Bounding box prediction data
•••••

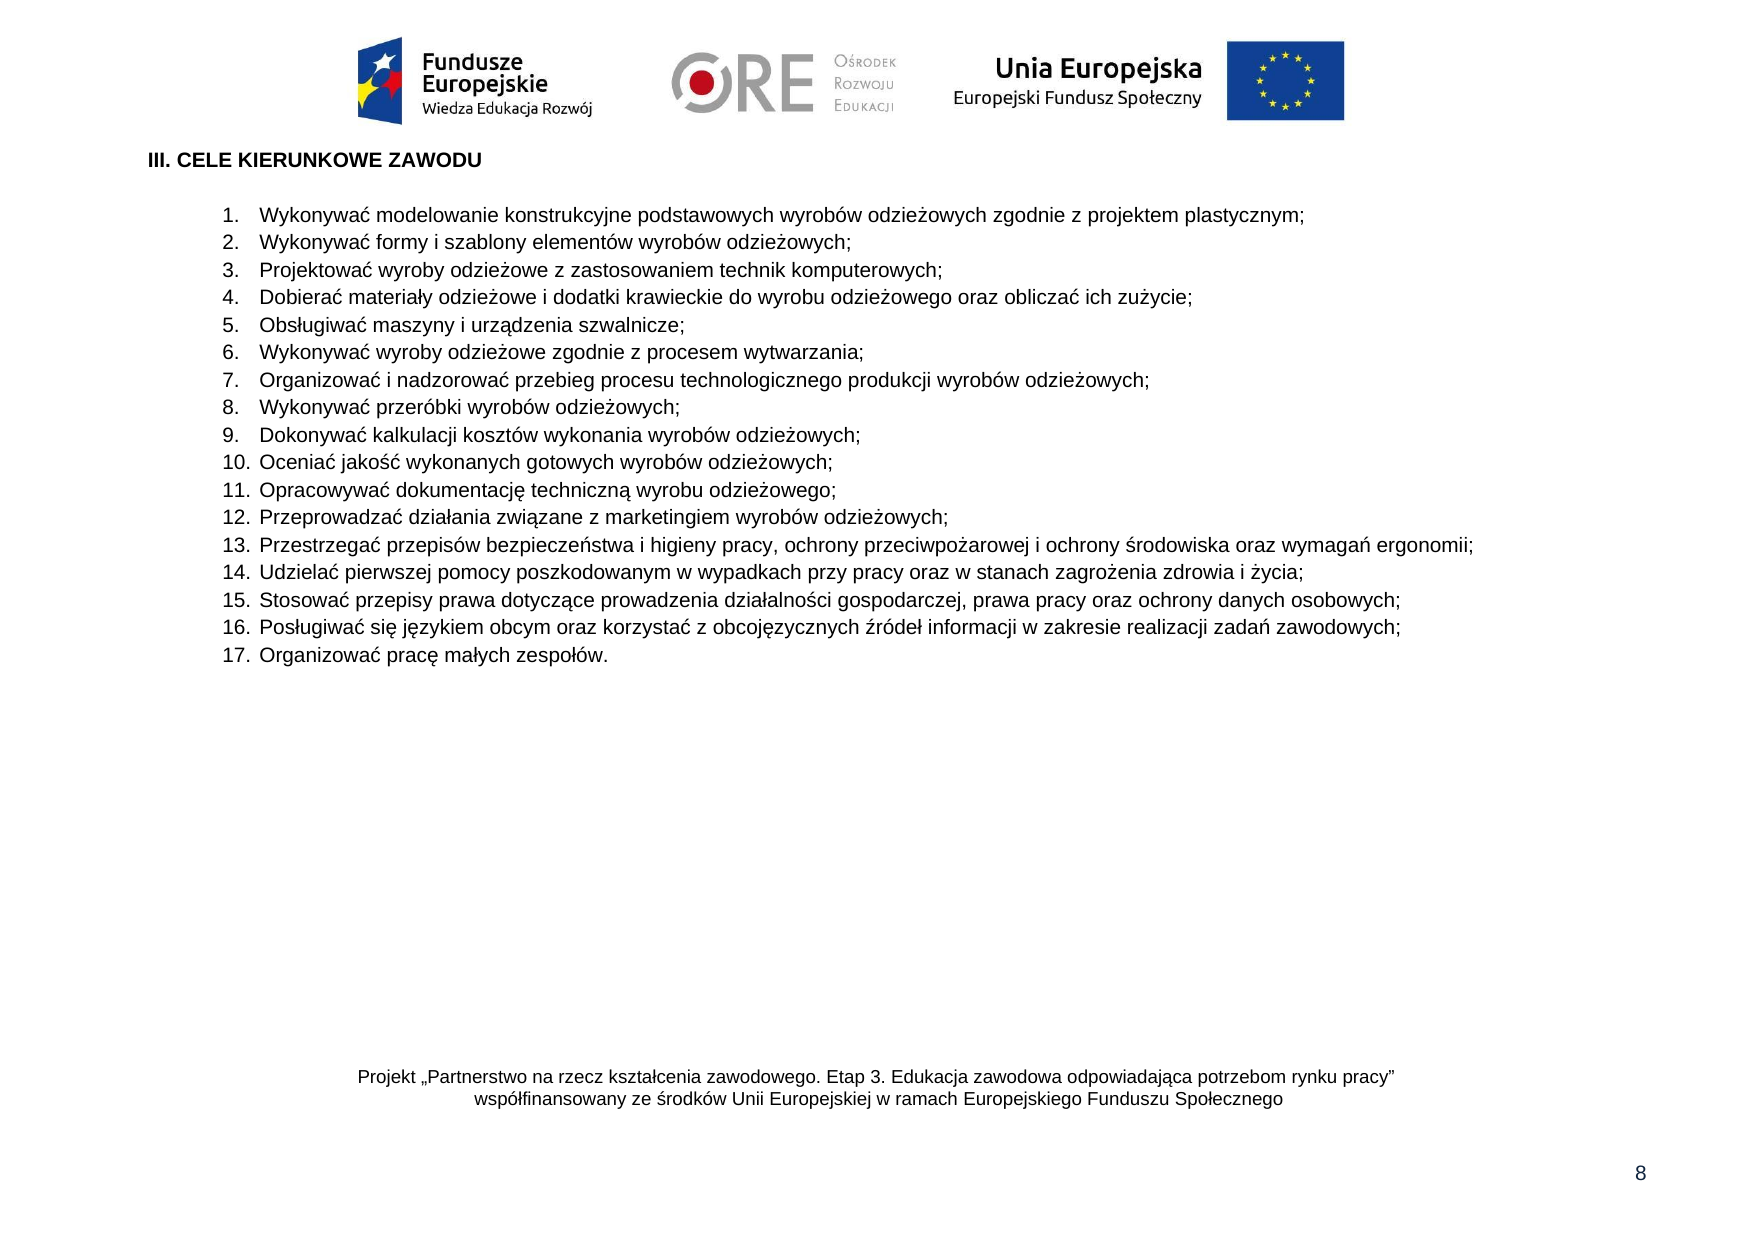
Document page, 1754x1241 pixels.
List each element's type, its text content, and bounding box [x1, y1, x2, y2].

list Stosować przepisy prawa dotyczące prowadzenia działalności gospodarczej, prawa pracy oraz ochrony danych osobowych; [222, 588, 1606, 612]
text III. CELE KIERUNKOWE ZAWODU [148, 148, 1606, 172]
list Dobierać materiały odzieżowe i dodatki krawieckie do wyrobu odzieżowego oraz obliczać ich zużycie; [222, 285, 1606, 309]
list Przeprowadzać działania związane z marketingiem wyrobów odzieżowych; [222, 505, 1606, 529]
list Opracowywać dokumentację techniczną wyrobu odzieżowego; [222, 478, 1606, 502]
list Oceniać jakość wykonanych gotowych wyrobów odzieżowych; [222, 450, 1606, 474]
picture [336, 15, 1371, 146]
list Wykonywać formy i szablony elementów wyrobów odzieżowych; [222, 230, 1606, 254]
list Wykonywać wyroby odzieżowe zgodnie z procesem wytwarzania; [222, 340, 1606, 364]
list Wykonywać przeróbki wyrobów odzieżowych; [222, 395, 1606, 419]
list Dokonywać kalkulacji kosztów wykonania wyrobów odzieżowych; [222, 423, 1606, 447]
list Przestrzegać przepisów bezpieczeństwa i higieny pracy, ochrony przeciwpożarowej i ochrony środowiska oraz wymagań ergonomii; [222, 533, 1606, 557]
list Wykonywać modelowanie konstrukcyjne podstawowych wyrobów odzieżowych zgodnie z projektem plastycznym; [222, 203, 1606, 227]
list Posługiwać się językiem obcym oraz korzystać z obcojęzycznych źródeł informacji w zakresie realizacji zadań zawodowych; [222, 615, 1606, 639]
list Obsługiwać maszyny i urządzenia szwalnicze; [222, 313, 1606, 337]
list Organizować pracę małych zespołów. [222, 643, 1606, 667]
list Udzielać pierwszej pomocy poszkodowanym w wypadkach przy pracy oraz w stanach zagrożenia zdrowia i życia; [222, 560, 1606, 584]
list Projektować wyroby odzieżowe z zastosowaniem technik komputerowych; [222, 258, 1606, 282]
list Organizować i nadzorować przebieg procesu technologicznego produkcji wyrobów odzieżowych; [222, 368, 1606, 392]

•••••

What you will do: Set each line of the records down exactly, leaving every picture out.

Completed exercise:
Document page, 1754x1241 pixels.
List each element's type, its text content, and bounding box [x1, y1, x2, y2].

list Stosować przepisy prawa dotyczące prowadzenia działalności gospodarczej, prawa pracy oraz ochrony danych osobowych; [222, 588, 1606, 612]
text III. CELE KIERUNKOWE ZAWODU [148, 148, 1606, 172]
list Dobierać materiały odzieżowe i dodatki krawieckie do wyrobu odzieżowego oraz obliczać ich zużycie; [222, 285, 1606, 309]
list Przeprowadzać działania związane z marketingiem wyrobów odzieżowych; [222, 505, 1606, 529]
list Opracowywać dokumentację techniczną wyrobu odzieżowego; [222, 478, 1606, 502]
list Oceniać jakość wykonanych gotowych wyrobów odzieżowych; [222, 450, 1606, 474]
picture [336, 15, 1371, 146]
list Wykonywać formy i szablony elementów wyrobów odzieżowych; [222, 230, 1606, 254]
list Wykonywać wyroby odzieżowe zgodnie z procesem wytwarzania; [222, 340, 1606, 364]
list Wykonywać przeróbki wyrobów odzieżowych; [222, 395, 1606, 419]
list Dokonywać kalkulacji kosztów wykonania wyrobów odzieżowych; [222, 423, 1606, 447]
list Przestrzegać przepisów bezpieczeństwa i higieny pracy, ochrony przeciwpożarowej i ochrony środowiska oraz wymagań ergonomii; [222, 533, 1606, 557]
list Wykonywać modelowanie konstrukcyjne podstawowych wyrobów odzieżowych zgodnie z projektem plastycznym; [222, 203, 1606, 227]
list Posługiwać się językiem obcym oraz korzystać z obcojęzycznych źródeł informacji w zakresie realizacji zadań zawodowych; [222, 615, 1606, 639]
list Obsługiwać maszyny i urządzenia szwalnicze; [222, 313, 1606, 337]
list Organizować pracę małych zespołów. [222, 643, 1606, 667]
list Udzielać pierwszej pomocy poszkodowanym w wypadkach przy pracy oraz w stanach zagrożenia zdrowia i życia; [222, 560, 1606, 584]
list Projektować wyroby odzieżowe z zastosowaniem technik komputerowych; [222, 258, 1606, 282]
list Organizować i nadzorować przebieg procesu technologicznego produkcji wyrobów odzieżowych; [222, 368, 1606, 392]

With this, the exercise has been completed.